Mfa is an important component, but it cannot be relied on alone! Augment with conditional access and geo fencing policies 👍
Dude first video in 3 years?
haha yes I'll make a habit of posting more now - this one's taken off :)
as usual, the weakest point are incompetent people.
Leonardo Gateway
Fuck, this is happening to me right now. Wtf.
How do you recognize a VPN ? Are you blocking "hackers" with public VPNs? Lol
Bad actors will try to use vpns in the victims country to get around location-based conditional access policies.
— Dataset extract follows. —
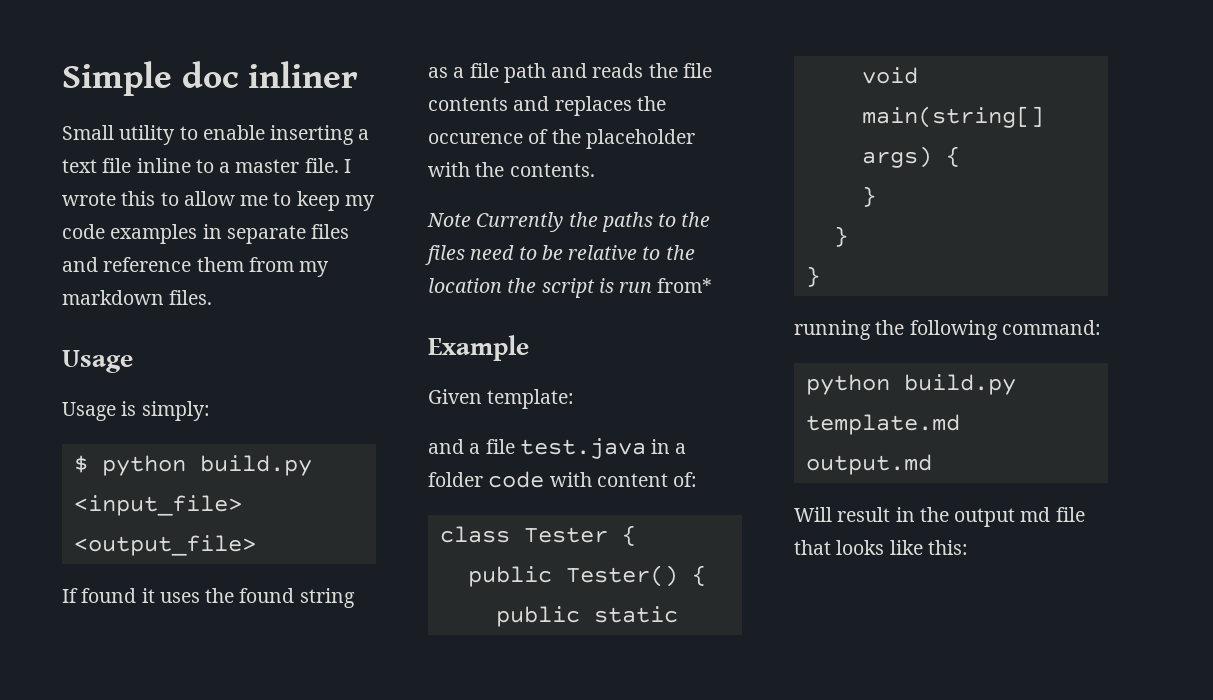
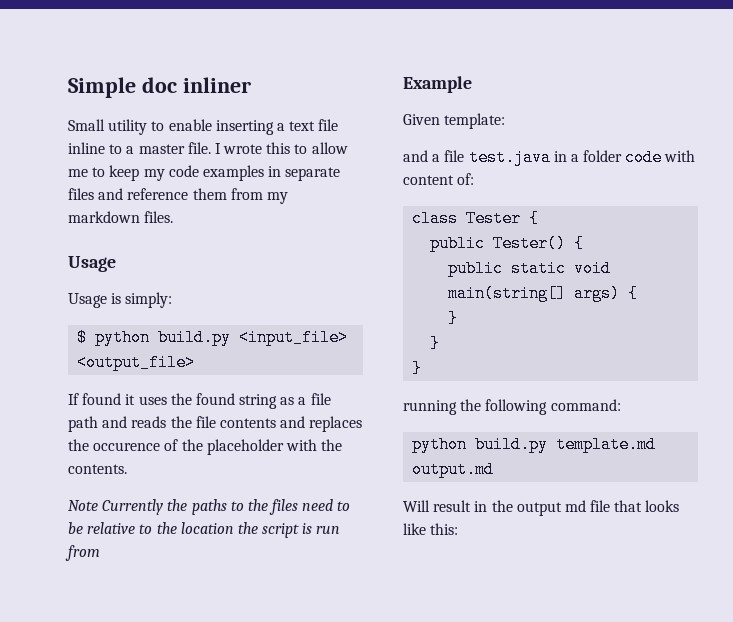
[657,278,713,293] from* -> [65,545,100,561] from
Using an Entra ID identity risk policy that triggers on public vpns/anonymous ips, you can require that the user re-complete the MFA authentication, which the attacker won’t be able to do.
❤
Hackers are not breaking in, script kiddy criminals as asking idiots for their credentials and the idiots provide.
Surely there must be a solution to this... Something that will REALLY make the user suffer without disturbing hackers at all? Bonus points if it gives the company access to the user's DNA and bank account.
Donnelly Mills
Phishing isn’t hacking, it’s social engineering… hacking is specifically the penetration of software or hardware using brute force.
fishy fishy
Scary.
😂😂😂 99% time- its stupid bad users not the bad technology 😂😂😂😂.
Hahaha the whole country is in danger
Successful use of a phishing attack does not equal “breaking into MFA”. Your video subject is deceptive and dishonest.
He didn't say breaking into MFA, he said breaking into MFA enabled accounts. In other words, MFA doesn't matter in this situation.
Mitchell you bully
First time on RUclips buddy?
I disagree. It's at least defeating the purpose of MFA and giving bad actors access to the protected resources. True, it's not the same as breaking the MFA code itself, but the result is the same.